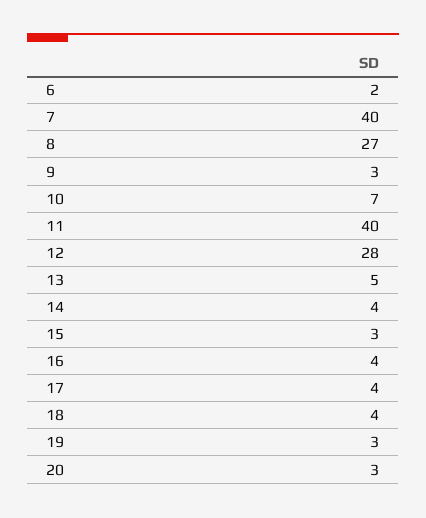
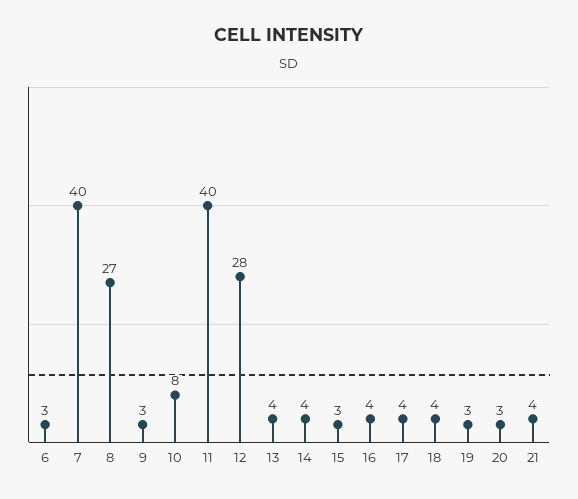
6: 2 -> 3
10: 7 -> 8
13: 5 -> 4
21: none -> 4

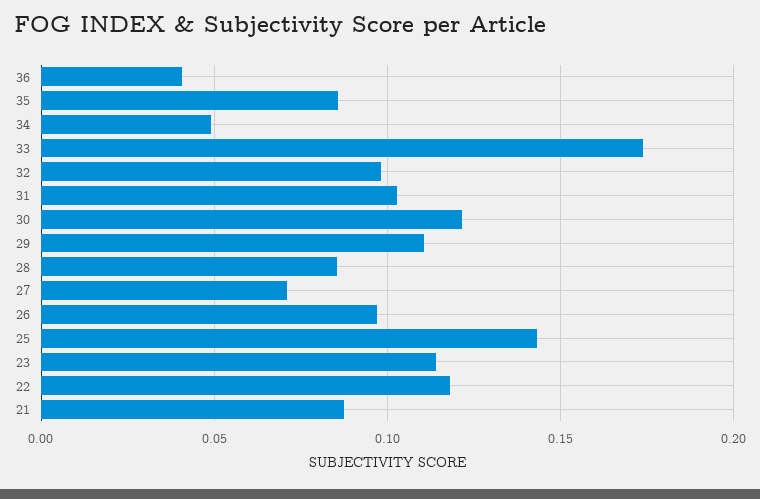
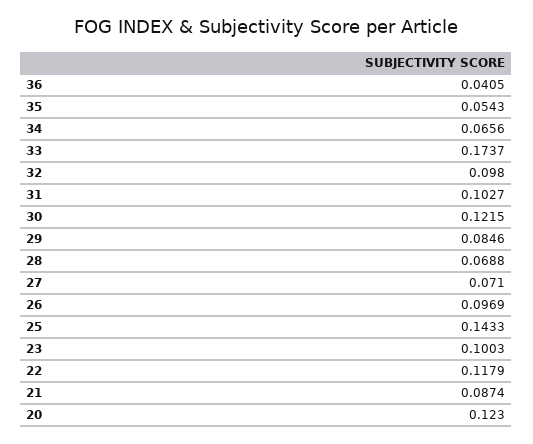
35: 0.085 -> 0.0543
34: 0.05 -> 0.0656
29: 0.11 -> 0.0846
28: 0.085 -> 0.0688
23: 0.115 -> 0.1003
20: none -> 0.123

● **Task**
Omit every picture while copying the listing above exactly.

● **Task output**
6: 2 -> 3
10: 7 -> 8
13: 5 -> 4
21: none -> 4

35: 0.085 -> 0.0543
34: 0.05 -> 0.0656
29: 0.11 -> 0.0846
28: 0.085 -> 0.0688
23: 0.115 -> 0.1003
20: none -> 0.123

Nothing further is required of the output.